L’adaptation scolaire pratiquée en SEGPA permet à des élèves de renouer avec les apprentissages, avec le retour de l’envie d’être dans une situation d’apprenant. Elle leur permet aussi de disposer d’enseignements propres à leurs profils, à leurs parcours et de bénéficier de remédiations à leurs difficultés.
L’inclusion, imposée ou réfléchie, rompt cet équilibre fragile, ce nouveau lien créé entre l’élève en difficulté et une institution qui pendant plusieurs années n’a pas su/pu l’aider. L’inclusion n’est ni le remède miracle à la disparité scolaire ni le garant d’une plus grande égalité de réussite.

Pour les collégien-nes en grande difficulté scolaire, il est important de reconstruire un cadre sécurisant, propice aux apprentissages. La SEGPA le permet car elle bénéficie d’effectifs réduits, d’un personnel de direction propre, d’enseignant-es normalement spécialisé-es à l’adaptation scolaire. La tenue de réunions de coordination/synthèse hebdomadaires entraîne une dynamique de fonctionnement, d’échanges entre les enseignant-es, de recherche de solutions pour les élèves. La SEGPA n’est pas un dispositif d’inclusion, ce sont des classes à part entière avec des projets annuels, de la différenciation dans l’optique de rendre les élèves autonomes, moteurs de l’orientation à même de s’intégrer dans la société.
La SEGPA doit être incluse dans le collège : même cour de récréation, mêmes horaires, projets communs. Elle n’est pas à l’écart et elle doit permettre des passerelles pour des élèves qui prétendent à suivre des cours en classes ordinaires. La SEGPA n’est pas le ghetto que certain-es aiment décrire, elle est un élément de réussite scolaire qui nécessite des moyens spécifiques. Sa dilution voire sa disparition rendrait la scolarité de nombre d’élèves encore plus fragile et augmenterait le nombre de fin de scolarité post collège.

L’adaptation scolaire est clairement menacée par ce gouvernement. Toutes ses composantes sont attaquées.
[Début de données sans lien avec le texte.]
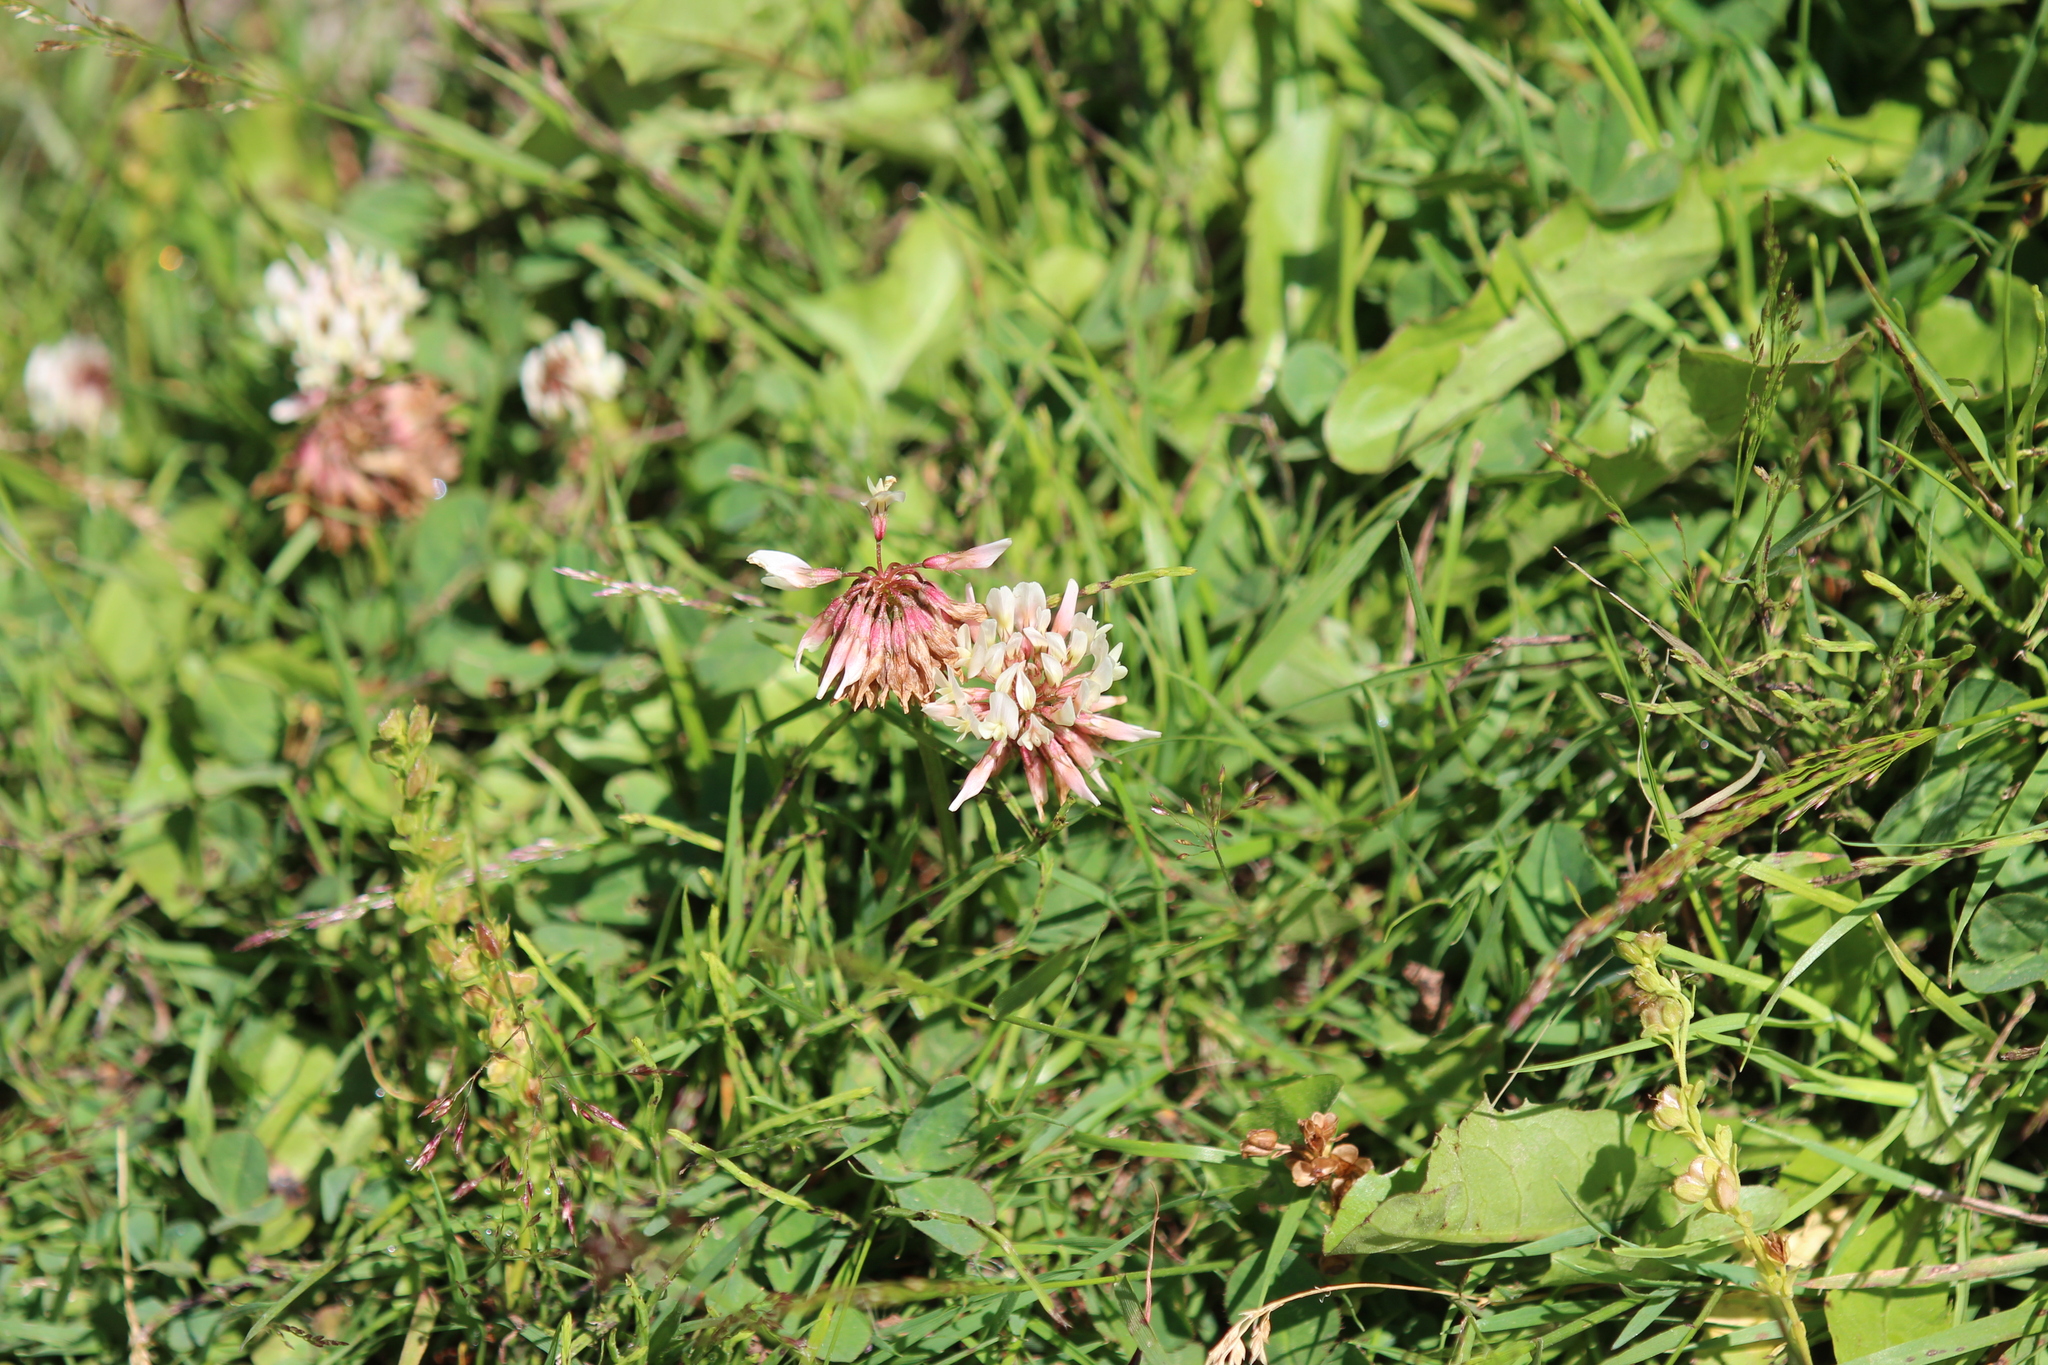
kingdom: Plantae
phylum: Tracheophyta
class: Magnoliopsida
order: Fabales
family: Fabaceae
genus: Trifolium
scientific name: Trifolium repens
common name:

Ainsi, le terme « adaptation » disparaît du certificat issu de la réforme de la formation spécialisée. Le ministère parle uniquement de l’éducation inclusive. Le nombre d’heures de formation allouées aux PE diminue passant de 400 à 300 heures. On peut aussi rappeler la suppression de dizaines de postes de PE éducateurs-trices dans les EREA depuis 3 ans. Sans oublier, tous les postes de RASED supprimés par Darcos et non rendus sous la mandature Hollande, encore une promesse de campagne non retenue.

L’adaptation scolaire est menacée car elle est en conflit avec l’école du socle et tous ses supposés remèdes à la difficulté scolaire : l’AP au collège, les APC à l’école, le cycle école-collège, la formation initiale avec un recrutement à bac + 5, … L’école du socle est à combattre car elle ne résout en rien l’échec scolaire et ne s’intéresse pas aux élèves les plus fragiles. Le tri social est son objectif avec d’un côté les élèves qui gonfleront les rangs de l’apprentissage, de l’exploitation et de l’autre, les élèves issu-es des classes sociales favorisées qui obtiendront une licence universitaire. Et une fois encore, les élèves, issu-es des classes défavorisées, trinqueront et verront l’ascenseur social s’éloigner encore plus.

C’est donc collectivement qu’il faut rappeler la nécessité de l’enseignement adapté, de ses structures et de ses personnels spécialisé-es. L’adaptation scolaire est un élément prépondérant de la réussite de tous les élèves, la réduire est une erreur pédagogique.